At the same time, the growth of German exports to China has slowed considerably, which economists explain by a trend towards more local production in the Chinese market.
“The German economy is much more dependent on China than the other way around,” said Jürgen Matthes, the study’s author.
Beijing’s lukewarm stance on the war in Ukraine and its aggressive military posture toward Taiwan have placed German companies doing business in China under scrutiny.
“Yet, despite these dangers and problems, economic interdependencies with China moved in the wrong direction at a breakneck pace in the first half of 2022,” Matthes said.
China’s share of German imports rose to 12.4% in the first half of 2022 from just 3.4% in 2000. German imports of Chinese goods, in turn, increased in value by 45.7% year-on-year in the same period. period of the first six months. Germany’s trade deficit with the country had jumped to nearly 41 billion euros by mid-2022. The IW predicts that the trade deficit will only grow.
The study also found that German investment in China amounted to around 10 billion euros between January and June, far exceeding the previous semi-annual peak recorded since the start of the millennium of 6.2 billion euros.
“The Chinese sales market and the earnings expected there in the short term just seem too attractive,” Matthes said.

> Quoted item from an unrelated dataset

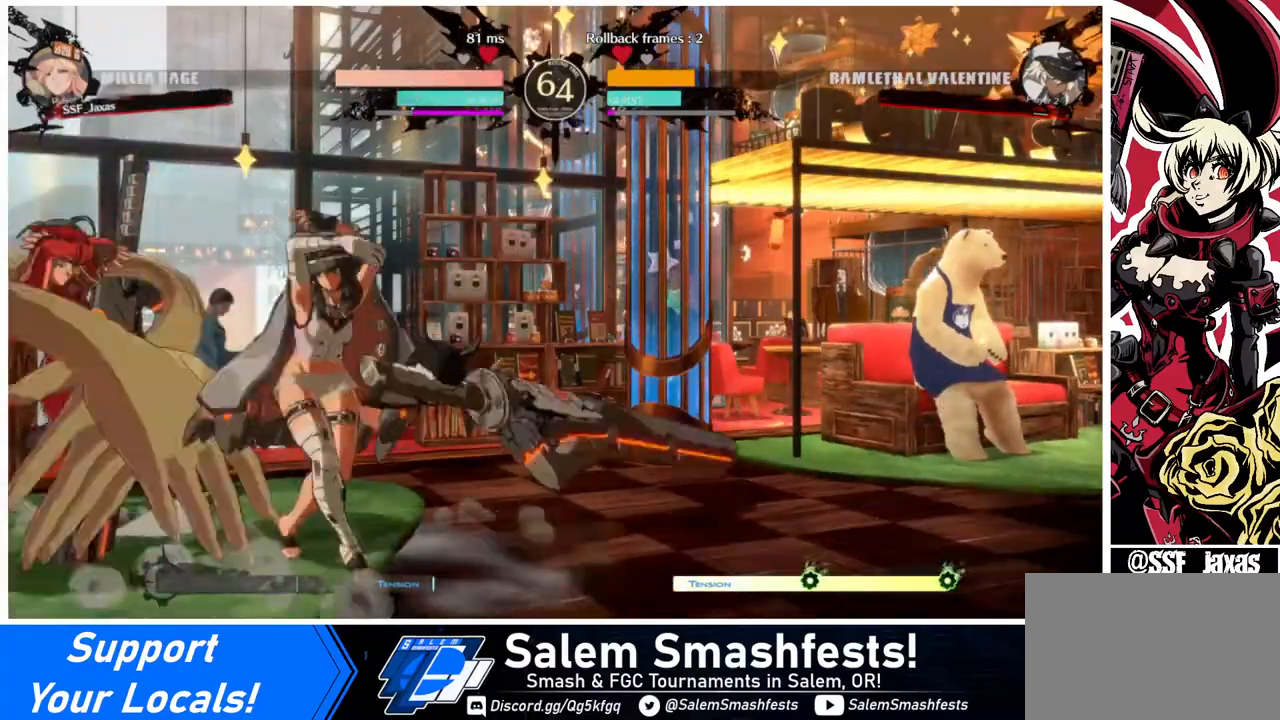
{"buttons": ["DPAD_DOWN", "DPAD_LEFT"], "events": [[80, "R1", "down"], [440, "DPAD_DOWN", "down"], [440, "DPAD_LEFT", "down"], [440, "R1", "up"]]}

The Economic Institute report calls for a change in policy, in particular a reduction in incentives to do business with China and a move towards more trade with other emerging markets, particularly in Asia. Matthes also called on German companies to reduce their dependence on China. As he warns, any Western sanction imposed on Beijing, for example in the event of an invasion of Taiwan, would threaten particularly exposed companies with bankruptcy.
“Otherwise we risk finding ourselves in a ‘too big to fail’ situation as we have seen with the banks,” he said.